- BRB assinou memorando com a gestora Quadra para tentar recuperar R$ 15 bilhões em ativos herdados do Banco Master.
- Acordo prevê aporte imediato de R$ 3 bilhões a R$ 4 bilhões e criação de um Fundo de Investimentos em Direitos Creditórios (FIDC) para gerir as allocações e futuras vendas.
- A Quadra, cotista sênior do FIDC, terá preferência na recuperação com remuneração fixa garantida; o custo para o BRB pode ficar próximo de CDI mais 10%, equivalente a cerca de 25% ao ano.
- O BRB entraria com R$ 11 bilhões a R$ 12 bilhões de ativos como cotista subordinado, assumindo o risco de inadimplência; se demorar quatro anos, o custo total pode chegar a 100%.
- Além disso, o BRB busca reforço de R$ 8,89 bilhões para cobrir perdas e manter liquidez, tentando ainda levantar R$ 6,6 bilhões com o Fundo Garantidor de Crédito; Quadra e BRB não comentaram.
O BRB anunciou na noite de segunda-feira, véspera de feriado, a assinatura de um memorando com a gestora Quadra para tentar recuperar R$ 15 bilhões em ativos recebidos do Banco Master.

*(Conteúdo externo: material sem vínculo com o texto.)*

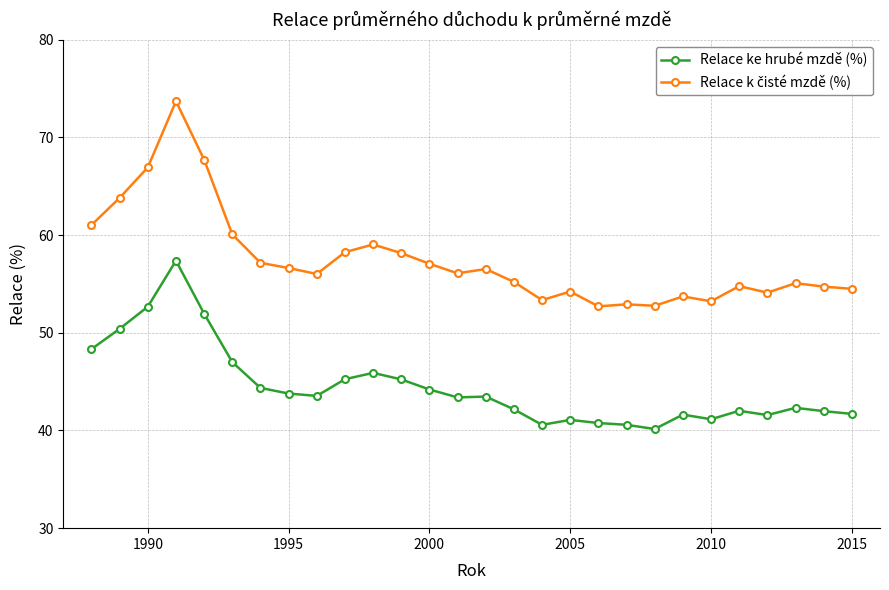

What is the maximum value shown in the chart?

73.7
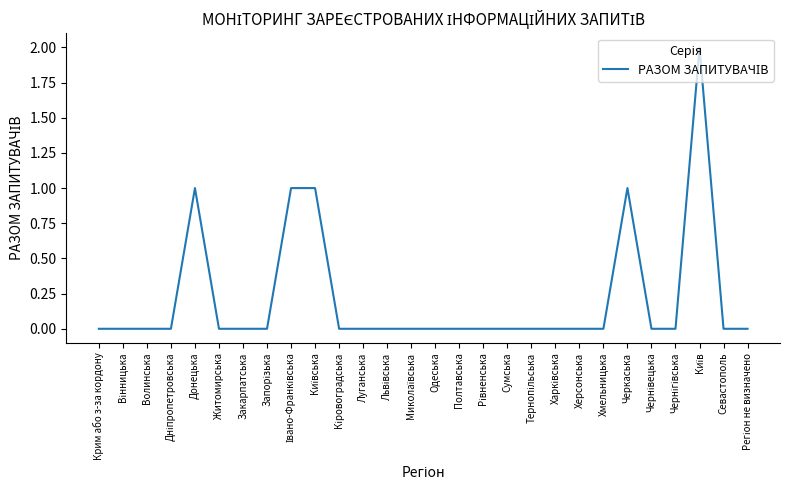

The value at Крим або з-за кордону is 0. True or false?

True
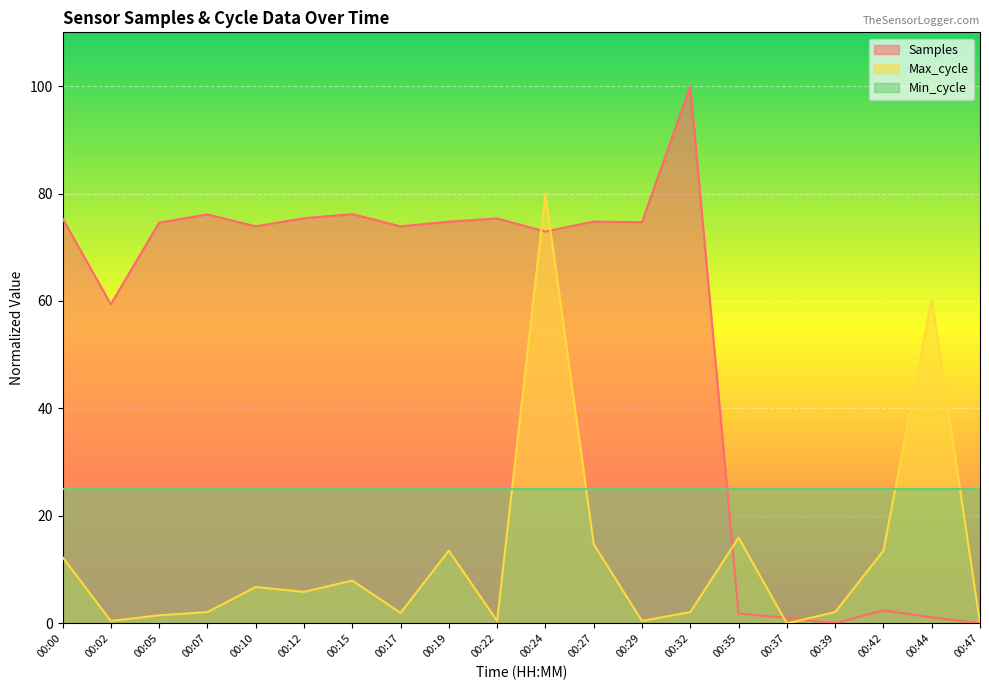

At how many categories does at least one series exceed 1?

20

A operação envolve a transferência dos ativos para recuperação, com estruturação por meio de um FIDC.
A Quadra, especializada em ativos estressados, ficará como cotista sênior e terá prioridade na recuperação. O BRB aportará inicialmente entre R$ 3 bilhões e R$ 4 bilhões como adiantamento dos valores a recuperar.
O BRB entrará com entre R$ 11 bilhões e R$ 12 bilhões de ativos como cotista subordinado, assumindo o risco de inadimplência da carteira. Quanto mais demorar a recuperação, maiores serão os juros pagos à Quadra.
Estrutura da operação
Se o atendimento demorar quatro anos, o custo do financiamento pode chegar a 100%, totalizando cerca de R$ 8 bilhões. Parte significativa do risco está ligado à disponibilidade de ativos com lastro.
Detalhes dos ativos e cenários
Entre os ativos entregues pelo Master estão terrenos, carteiras de crédito e ações de Ambipar e Oncoclínicas, empresas envolvidas no escândalo. Esses papéis apresentam horizonte de recuperação pouco claro.
O BRB também informou a necessidade de um reforço de cerca de R$ 8,89 bilhões para cobrir perdas e manter liquidez, evitando intervenção do BC. Ainda não há divulgação do balanço do segundo semestre.
Além dos R$ 4 bilhões da Quadra, o banco busca levantar mais R$ 6,6 bilhões com o Fundo Garantidor de Crédito para fechar as contas. A instituição não informou datas para a conclusão do acordo.